The good news is that Hip Hop's uncanny ability to continually reinvent itself has contributed to its longevity over the course of the last 25 years. Still, there's the risk that the art form could lose its cultural and historical significance due to commercial overexposure, a risk advertising and marketing professionals are unlikely to consider as they pitch ideas for the next big Hip-Hop-oriented ad campaign.

And rarely are the suits molding the image of Hip Hop so that America sees the same individuals who served as the architects of the culture. In the now defunct Blu Magazine, writer Pravasan Pillay poignantly reminded us that the popular advertising campaign slogan "Just Do It" really meant "use what little money you have and spend it on (their) version of what was your idea in the first place."

This quote recently came to mind when I noticed how suburban mall retailers were selling the skullies, bandanas, retro-style baseball caps and other accessories popularized by Rap stars over the past year or so. Apparently, someone on Madison Avenue has been doing his or her homework.

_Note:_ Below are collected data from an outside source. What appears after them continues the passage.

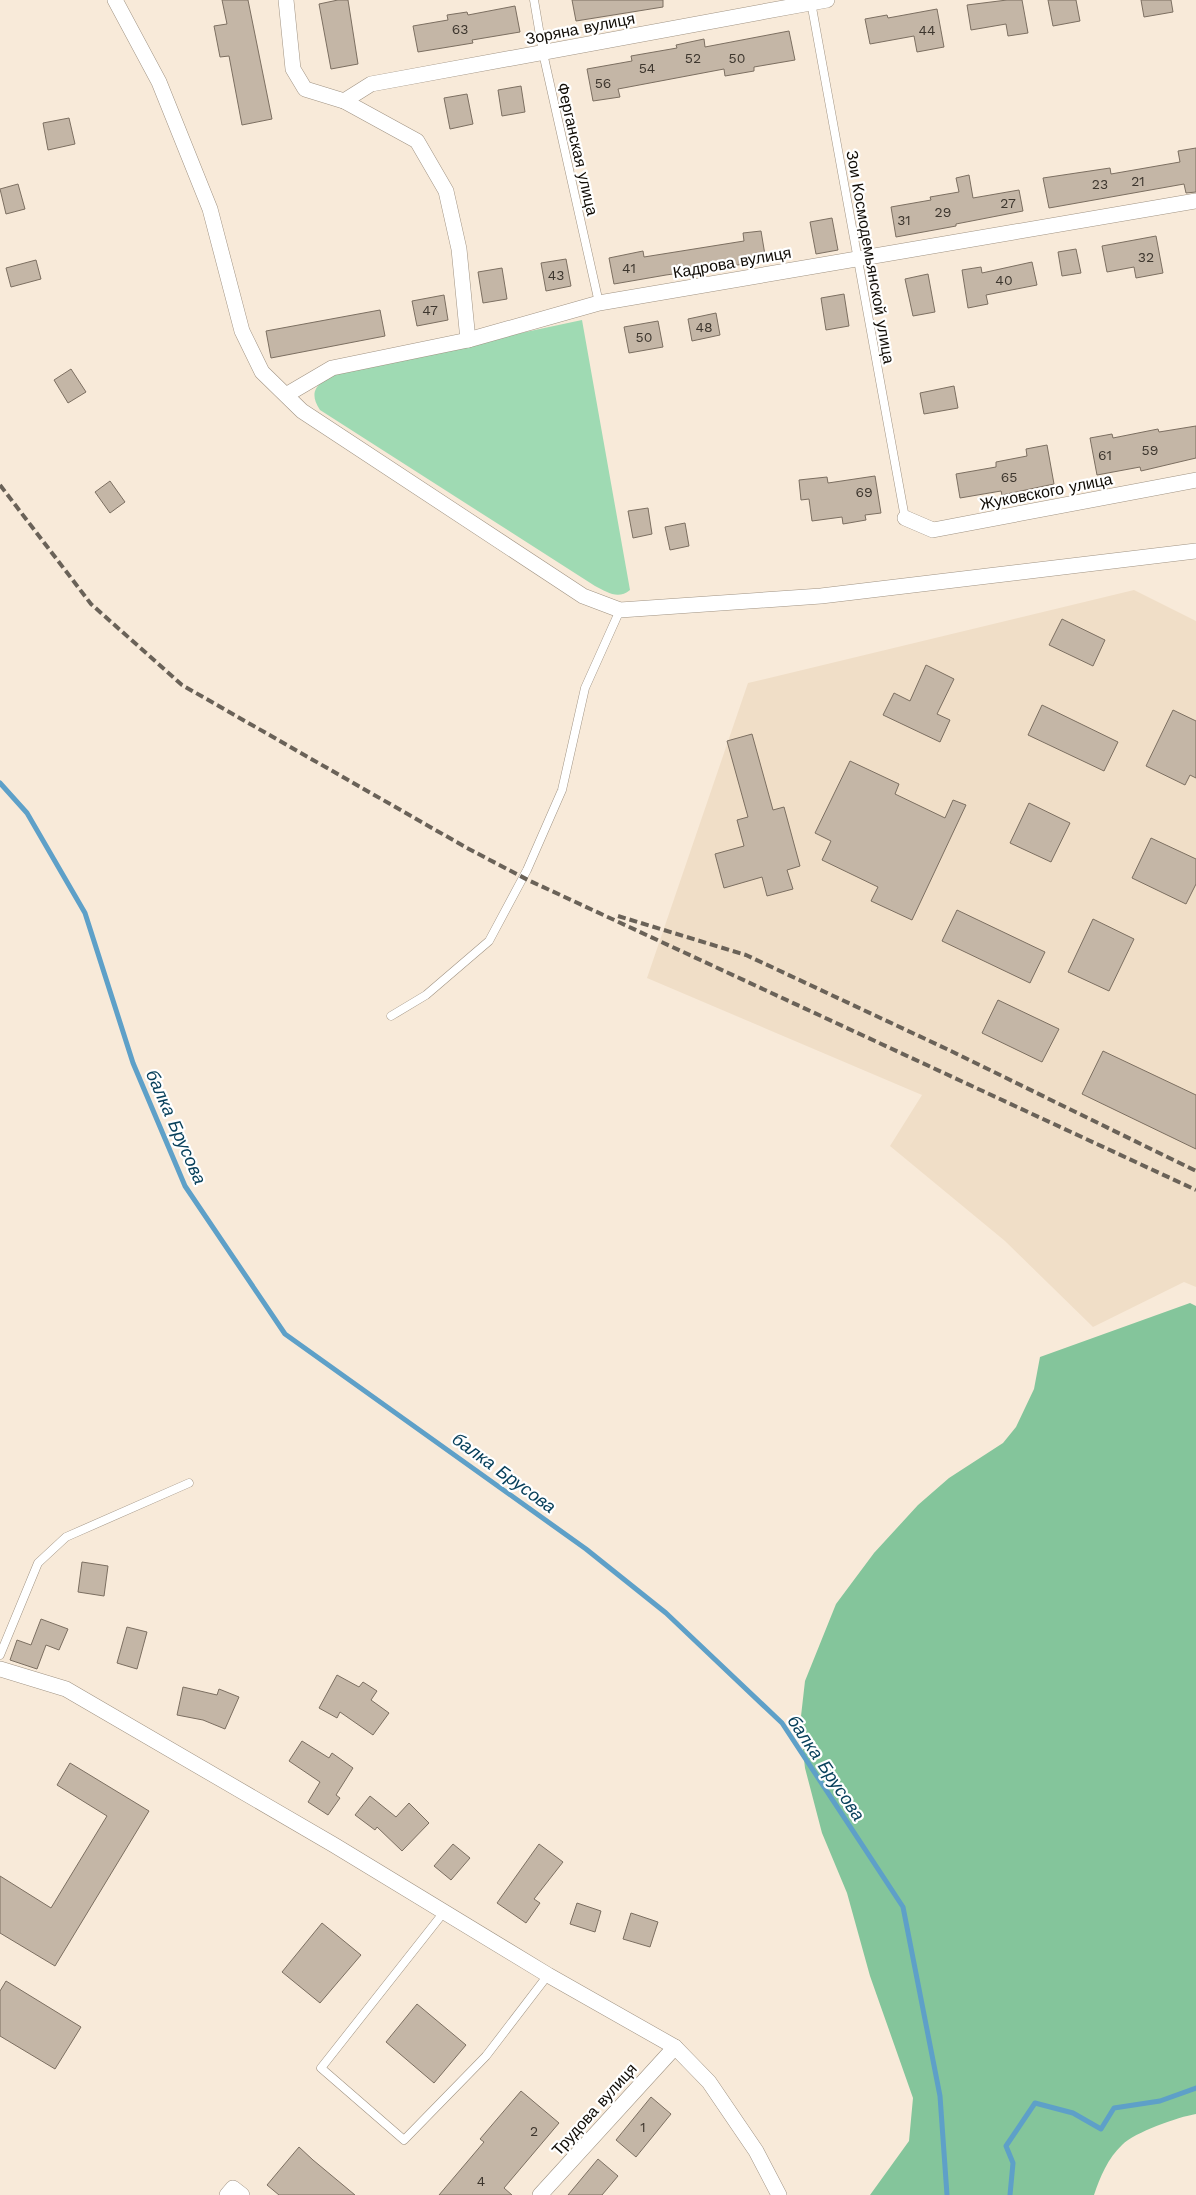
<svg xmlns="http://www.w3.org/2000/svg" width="1196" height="2195" font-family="'Work Sans',sans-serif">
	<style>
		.built { fill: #f0dec7 }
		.green { fill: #9fdab3 }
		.forest { fill: #84c59b }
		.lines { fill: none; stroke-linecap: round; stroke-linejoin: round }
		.stream { stroke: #5ea0c8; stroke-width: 5 }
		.building { fill: #c4b6a6; stroke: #7c6f61 }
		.lane-casing { stroke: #a09383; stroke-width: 9 }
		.street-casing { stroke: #a09383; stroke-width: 16 }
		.lane { stroke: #fff; stroke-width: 8 }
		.street { stroke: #fff; stroke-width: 15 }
		.rail { stroke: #6a6258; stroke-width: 4; stroke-dasharray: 8 4; stroke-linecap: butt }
		.labels { text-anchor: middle; stroke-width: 4.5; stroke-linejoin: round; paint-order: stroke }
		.number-label { font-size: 14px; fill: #3d362e }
		.street-label { font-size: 16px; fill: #100c06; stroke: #fff }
		.water-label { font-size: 18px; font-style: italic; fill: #08405b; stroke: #fff }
	</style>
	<rect width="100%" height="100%" fill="#f8ead9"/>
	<polygon class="built" points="1134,590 1196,621 1196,1287 1184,1282 1093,1327 1005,1241 890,1146 922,1095 647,978 748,683"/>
	<path class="green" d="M 582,320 L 630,590 C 618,600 607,592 595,586 L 320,410 C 306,389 321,382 337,372 Z"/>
	<path class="forest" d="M 1190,1303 L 1196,1306 L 1196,2114 C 1178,2117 1135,2132 1122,2145 C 1108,2158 1100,2177 1094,2195 L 870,2195 L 909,2141 L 913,2098 L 870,1976 L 847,1893 L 822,1833 L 805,1768 L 800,1725 L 805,1681 L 836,1604 L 874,1553 L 918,1505 L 949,1478 L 1003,1443 L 1016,1427 L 1034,1389 L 1040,1357 Z"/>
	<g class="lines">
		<g class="stream">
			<polyline points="0,783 27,813 85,913 133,1063 185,1186 285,1334 586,1549 666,1613 782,1723 903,1907 940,2096 947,2195"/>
			<polyline points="1010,2195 1013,2163 1006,2146 1035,2103 1073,2113 1101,2129 1114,2108 1160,2101 1196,2088"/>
		</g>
	</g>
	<g class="building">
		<polygon points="222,0 248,0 272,119 242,125 229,56 220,57 214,26 227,24"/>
		<polygon points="338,0 348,0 358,64 331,69 319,4"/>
		<polygon points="572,0 663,0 663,7 576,21"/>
		<polygon points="1007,0 1022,0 1028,33 1008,36 1006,24 971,30 967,5"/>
		<polygon points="1048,0 1076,0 1080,21 1053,26"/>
		<polygon points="1141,0 1171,0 1173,12 1144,17"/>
		<polygon points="515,6 520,32 472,40 473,43 418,52 413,26 448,20 447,15 467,12 468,15"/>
		<polygon points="937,9 944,47 917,52 914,36 870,44 865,19 887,15 888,18"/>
		<polygon points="789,31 795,60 754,67 754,71 725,76 724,69 618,89 620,97 593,101 587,69 632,61 631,56 677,48 676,45 704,39 705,47"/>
		<polygon points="521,86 525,112 502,116 498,90"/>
		<polygon points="467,94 473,124 450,129 444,98"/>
		<polygon points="69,118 75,144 48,150 43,123"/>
		<polygon points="1196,148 1196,192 1186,193 1184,184 1049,208 1043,178 1110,168 1111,174 1180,162 1178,151"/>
		<polygon points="969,175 973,198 1019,190 1023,211 956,224 956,226 896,237 891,207 931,200 930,197 959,192 956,178"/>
		<polygon points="18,184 25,209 6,214 0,189"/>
		<polygon points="832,218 838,250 816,254 810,222"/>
		<polygon points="761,231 766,261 666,275 614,284 609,258 643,251 644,257 744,241 743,233"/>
		<polygon points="1156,236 1163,273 1136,278 1134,267 1107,272 1102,246"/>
		<polygon points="1076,249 1081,273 1062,276 1058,252"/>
		<polygon points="566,259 571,286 546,291 541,263"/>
		<polygon points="36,260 41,279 11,287 6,268"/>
		<polygon points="1032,262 1037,285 986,295 988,304 968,308 962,270 981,267 982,273"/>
		<polygon points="502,268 507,299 483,303 478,272"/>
		<polygon points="928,274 935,312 913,316 905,279"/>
		<polygon points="844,294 849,326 826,330 821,298"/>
		<polygon points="444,295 448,320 417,326 412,301"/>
		<polygon points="380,310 385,336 271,358 266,331"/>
		<polygon points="716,313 720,335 692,341 688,319"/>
		<polygon points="658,321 663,347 629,353 624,327"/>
		<polygon points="71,369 86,392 68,403 54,380"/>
		<polygon points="954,386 958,408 924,414 920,393"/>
		<polygon points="1196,426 1196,458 1141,471 1140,467 1097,475 1090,438 1112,434 1113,438 1158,429 1159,432"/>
		<polygon points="1047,445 1054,484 1002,495 1001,491 960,498 956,474 996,467 996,462 1027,456 1026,449"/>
		<polygon points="875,476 881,513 865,515 866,520 843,524 842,517 812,521 809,499 801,500 799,480 827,477 828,483"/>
		<polygon points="110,481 125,502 110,513 95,492"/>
		<polygon points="648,508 652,534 633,538 628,511"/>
		<polygon points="685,523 689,546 670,550 665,527"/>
		<polygon points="1062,619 1105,640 1093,666 1049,645"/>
		<polygon points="926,665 954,679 937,714 950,720 940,742 883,715 894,693 910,701"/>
		<polygon points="1042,705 1118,742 1104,771 1028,735"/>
		<polygon points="1173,710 1196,721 1196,778 1190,775 1185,785 1146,766"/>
		<polygon points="752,734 773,810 784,807 800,866 787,870 793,889 767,896 762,877 724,888 715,854 744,846 737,820 748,817 727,741"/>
		<polygon points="850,761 899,784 895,794 945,818 953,800 966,805 912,920 871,901 878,887 822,860 831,841 815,833"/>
		<polygon points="1029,803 1070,823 1051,862 1010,843"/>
		<polygon points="1151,838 1196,859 1196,884 1186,904 1132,878"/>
		<polygon points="957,910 1045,952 1030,983 942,941"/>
		<polygon points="1093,919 1134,939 1109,991 1068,972"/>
		<polygon points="998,1000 1059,1029 1042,1062 982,1033"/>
		<polygon points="1103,1051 1196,1095 1196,1149 1082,1094"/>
		<polygon points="82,1562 108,1566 104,1596 78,1592"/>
		<polygon points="41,1619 68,1629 59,1650 46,1645 37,1669 10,1660 17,1640 31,1645"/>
		<polygon points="127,1627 147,1632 137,1669 117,1663"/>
		<polygon points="337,1675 359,1687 363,1682 377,1691 371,1700 389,1713 373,1735 340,1712 337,1718 319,1708"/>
		<polygon points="183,1687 217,1695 219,1689 239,1697 225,1729 203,1720 177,1715"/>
		<polygon points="302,1741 329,1758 332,1753 353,1768 336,1795 340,1798 328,1815 308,1802 320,1782 289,1761"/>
		<polygon points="70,1763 149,1811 55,1966 0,1933 0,1876 51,1908 107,1816 57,1785"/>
		<polygon points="370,1796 396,1817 409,1803 429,1823 402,1851 377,1827 375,1830 355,1815"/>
		<polygon points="453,1844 470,1858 451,1880 434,1866"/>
		<polygon points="539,1844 563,1862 534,1899 540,1903 526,1923 497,1903"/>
		<polygon points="577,1903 601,1911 595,1932 570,1924"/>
		<polygon points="631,1913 658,1922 650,1947 623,1939"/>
		<polygon points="322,1923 361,1955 320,2003 282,1972"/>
		<polygon points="6,1981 81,2027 55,2069 0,2036 0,1991"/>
		<polygon points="417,2004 466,2045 434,2083 386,2042"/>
		<polygon points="521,2091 559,2123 504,2188 512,2195 439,2195 484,2142 480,2139"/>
		<polygon points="651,2097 671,2114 636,2157 616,2140"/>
		<polygon points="299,2147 313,2160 355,2195 279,2195 267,2185"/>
		<polygon points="598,2159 618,2176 602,2195 568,2195"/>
	</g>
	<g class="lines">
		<defs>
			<g id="lane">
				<polyline points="534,0 543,53 599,303"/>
				<polyline points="811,2 905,518"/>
				<polyline points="391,1016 426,995 489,941 527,870 562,790 585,688 620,610"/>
				<polyline points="0,1655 38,1563 66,1537 189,1483"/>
				<polyline points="444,1912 321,2068 404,2140 486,2056 548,1975"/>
			</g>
			<g id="street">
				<polyline points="115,0 159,82 210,209 242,331 262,372 302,411 583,596 620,610 821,596 1196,551"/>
				<polyline points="286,0 293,69 305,89 344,101 417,141 446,191 459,249 468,340"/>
				<polyline points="344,101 371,84 827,0"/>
				<polyline points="286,395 332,368 468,340 599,303 1196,201"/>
				<polyline points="905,518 933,530 1196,480"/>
				<polyline points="0,1669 66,1689 334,1845 548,1975 675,2047 709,2082 756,2151 779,2195"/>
				<polyline points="227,2195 233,2188 242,2195"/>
				<polyline points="540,2195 675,2047"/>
			</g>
		</defs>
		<use href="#lane" class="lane-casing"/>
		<use href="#street" class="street-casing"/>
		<use href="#lane" class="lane"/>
		<use href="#street" class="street"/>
		<g class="rail">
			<polyline points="0,485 91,604 182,685 467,848 528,880 1196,1190"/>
			<polyline points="618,916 746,955 951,1051 1196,1171"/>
		</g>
	</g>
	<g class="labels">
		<g class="number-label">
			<text x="460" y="34">63</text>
			<text x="927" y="35">44</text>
			<text x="693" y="63">52</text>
			<text x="737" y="63">50</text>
			<text x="647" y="73">54</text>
			<text x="603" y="88">56</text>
			<text x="1138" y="186">21</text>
			<text x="1100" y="189">23</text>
			<text x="1008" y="208">27</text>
			<text x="943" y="217">29</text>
			<text x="904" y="225">31</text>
			<text x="1146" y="262">32</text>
			<text x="629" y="273">41</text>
			<text x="556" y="280">43</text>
			<text x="1004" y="285">40</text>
			<text x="430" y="315">47</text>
			<text x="704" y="332">48</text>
			<text x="644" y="342">50</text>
			<text x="1150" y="455">59</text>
			<text x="1105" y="460">61</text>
			<text x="1009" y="482">65</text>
			<text x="864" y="497">69</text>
			<text x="643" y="2132">1</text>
			<text x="534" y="2136">2</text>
			<text x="481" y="2186">4</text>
		</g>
		<g class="street-label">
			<text transform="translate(580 28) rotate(-11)" y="6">Зоряна вулиця</text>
			<text transform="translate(578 149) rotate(77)" y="6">Ферганская улица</text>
			<text transform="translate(871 257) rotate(80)" y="6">Зои Космодемьянской улица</text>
			<text transform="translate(732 262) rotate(-10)" y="6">Кадрова вулиця</text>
			<text transform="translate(1046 491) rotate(-11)" y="6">Жуковского улица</text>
			<text transform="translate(594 2109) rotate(-48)" y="6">Трудова вулиця</text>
		</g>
		<g class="water-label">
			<text transform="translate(176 1127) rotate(66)" y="6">балка Брусова</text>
			<text transform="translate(504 1473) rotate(36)" y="6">балка Брусова</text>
			<text transform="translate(826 1768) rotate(56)" y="6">балка Брусова</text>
		</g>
	</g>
</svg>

But what happens when the art form and culture collectively known as Hip Hop becomes so diluted that the bling turns to blah? Nas tells us to "save the music," warning that once Hip-Hop music and culture ceases to produce the billions it does now, it might be abandoned like ... Disco. Don't laugh: If the originators of Hip Hop fail to preserve it as a bona fide cultural legacy, fickle fans will turn their backs in the blink of an eye while marketers search for yet another underground, untapped phenomenon to pillage.

So as I prepared to invoke Public Enemy's rhetorical question, "Who stole the soul?," I stumbled upon a locally-produced cable documentary about Scribble Jam, held in the Cincinnati area since the late '90s (the most recent version taking place just last week). The piece, which covered event highlights over the last several years, featured a then-unknown battle rapper named Marshall Mathers as well as other lesser known emcees, dancers, turntablists and graf writers united in a celebration of pure, unpretentious Hip Hop.

By the way, Barney Rubble was nowhere to be seen.



KEVIN BRITTON writes about Hip-Hop music and its impact on popular culture. His column appears monthly in CityBeat.